With no projects beyond 2015 visible in H2020 data, the direction is unclear; any future collaborator should verify whether SWeetLight advanced past feasibility stage and whether Endoo outputs translated into commercial products.
How they like to work
EKYMED is comfortable in both the coordinator seat (leading the SWeetLight feasibility study independently) and as a targeted specialist contributor within a larger consortium (Endoo). Their overall H2020 footprint — 9 unique partners across 3 countries — is small and selective, suggesting they form partnerships based on specific technical fit rather than opportunistic network-building. This points to an organization that will add focused, deep expertise to a consortium rather than broad generalist capacity.

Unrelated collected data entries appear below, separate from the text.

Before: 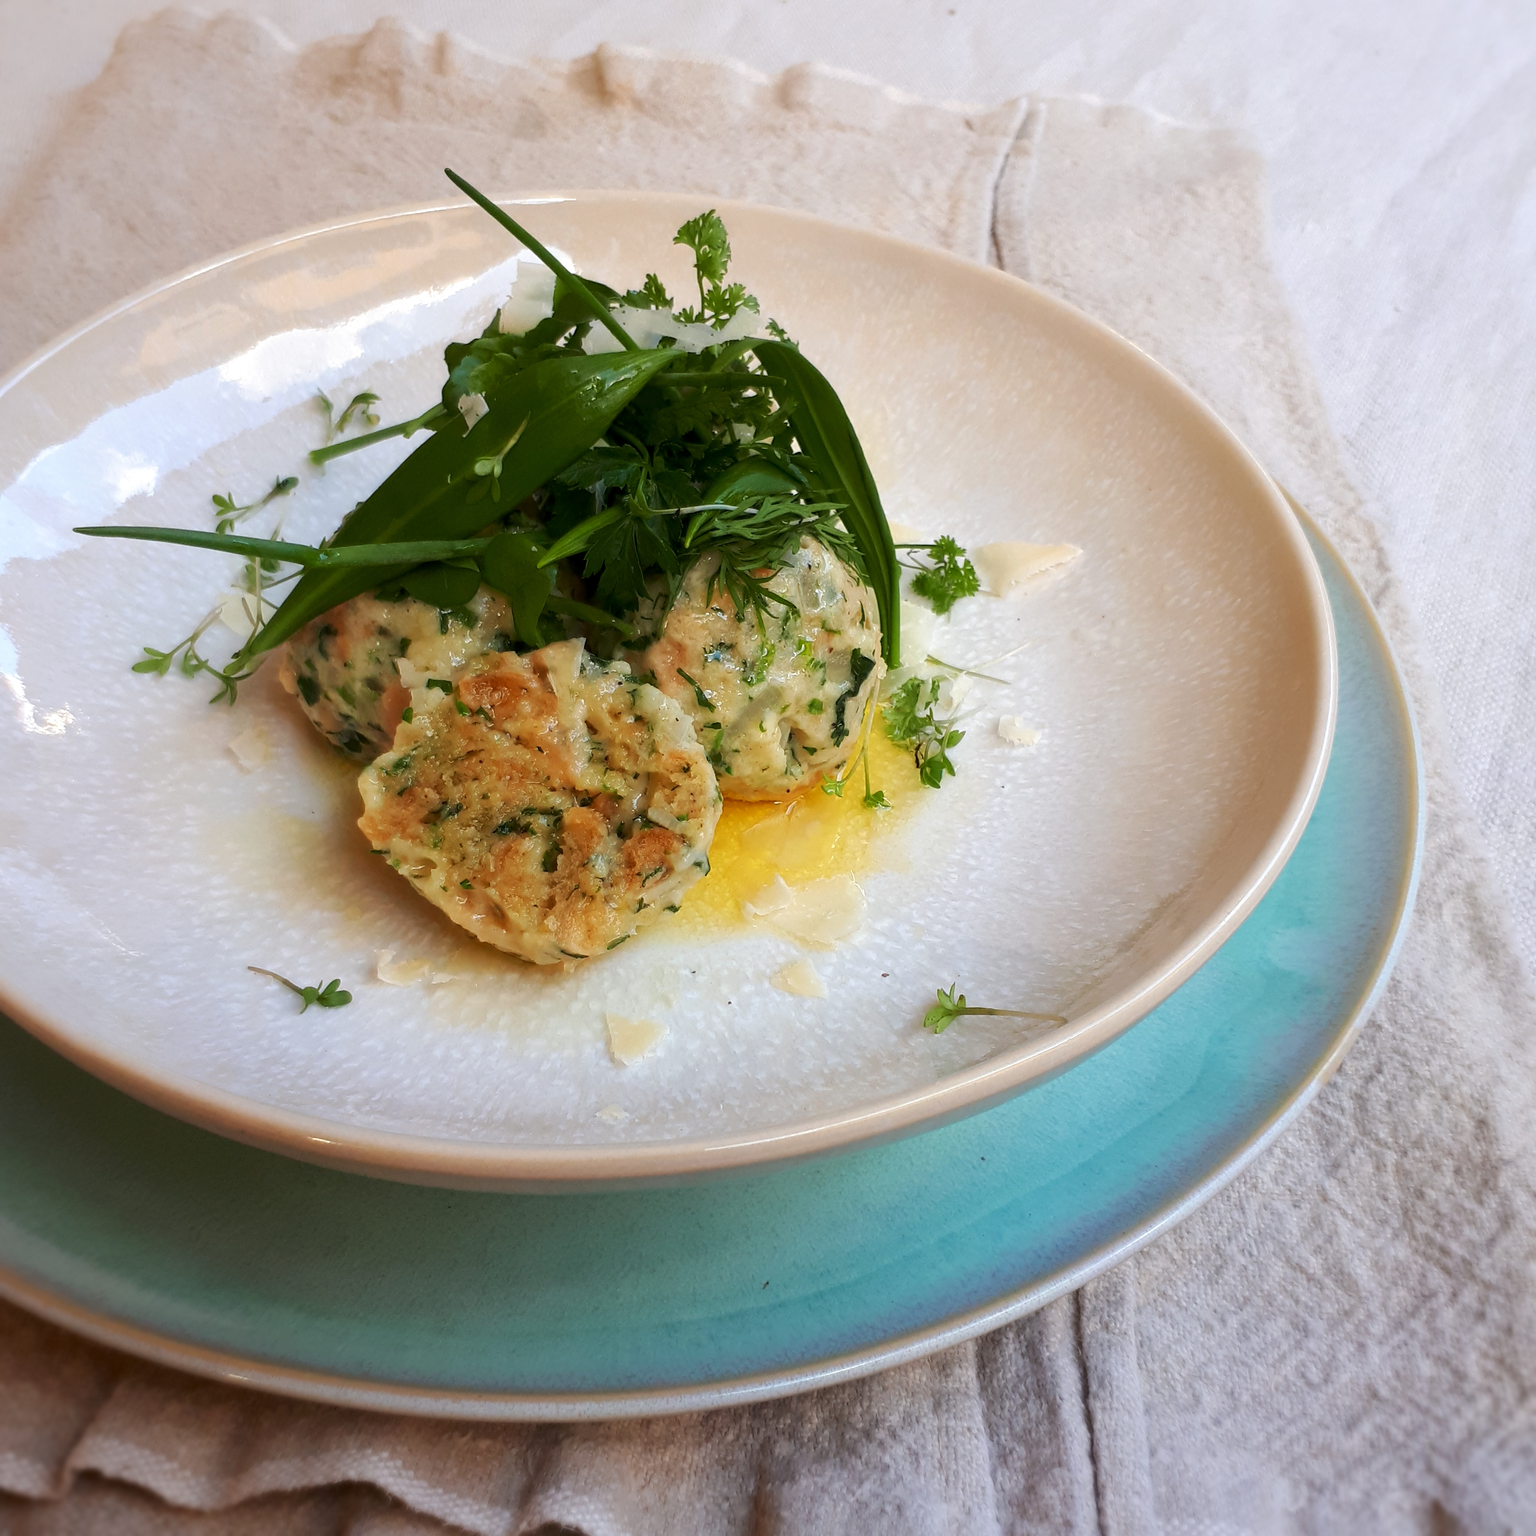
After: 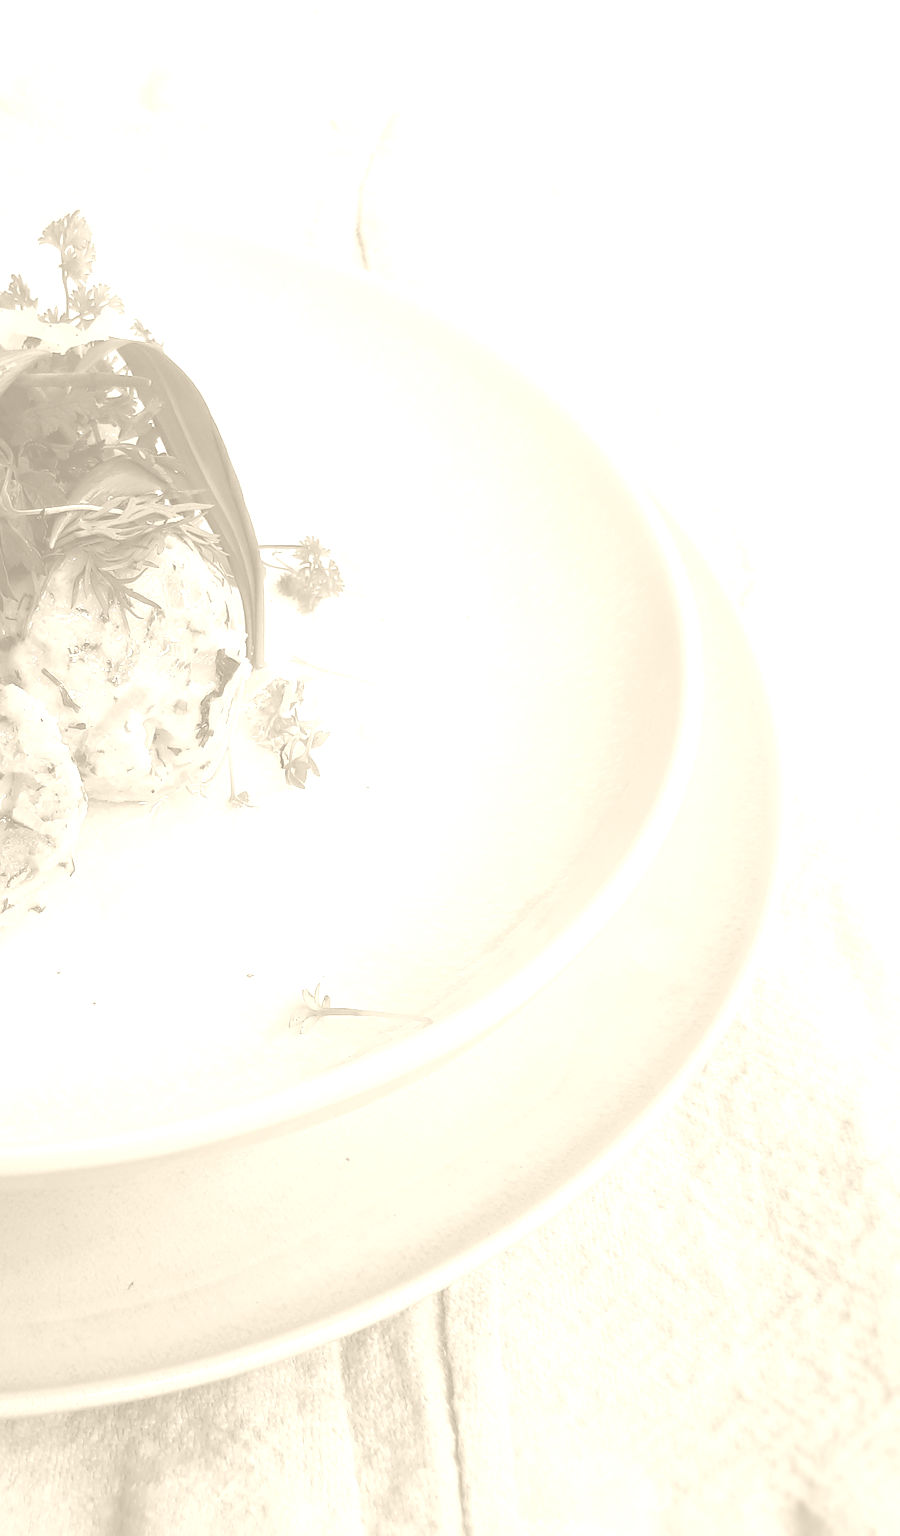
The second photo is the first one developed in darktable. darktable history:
crop: left 41.402%
sharpen: on, module defaults
contrast brightness saturation: saturation -0.05
colorize: hue 36°, saturation 71%, lightness 80.79%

EKYMED has engaged with 9 unique partners across 3 countries, a compact network consistent with a highly specialized medical device SME that collaborates within defined clinical and engineering ecosystems. Their Italian base in Milano positions them within one of Europe's strongest medical technology clusters, likely anchoring their network in northern Italian and broader European medtech partnerships.
What sets them apart
EKYMED occupies a narrow but genuinely differentiated niche: applying photonic principles to surgical suturing, a space where very few SMEs have staked a claim in H2020 funding. Their simultaneous entry into robotic endoscopy via Endoo signals access to high-level clinical and engineering partners, which is unusual for a company this small. For consortium builders in surgical robotics, endoluminal devices, or medical photonics, EKYMED offers focused IP-level expertise rather than generic software or systems integration capacity.
Highlights from their portfolio
- EndooThe largest grant in their portfolio (EUR 232,575) and an Innovation Action — a more demanding funding type than feasibility studies — placing EKYMED inside a multi-country consortium tackling magnetically driven soft-tethered endoluminal robotics, one of the more technically ambitious areas in H2020 medical robotics.
- SWeetLightNotable for the coordinator role and the concept itself — applying light to replace mechanical suturing in surgery — a sufficiently distinctive idea to earn SME Instrument Phase 1 validation, which historically had a competitive acceptance rate below 10%.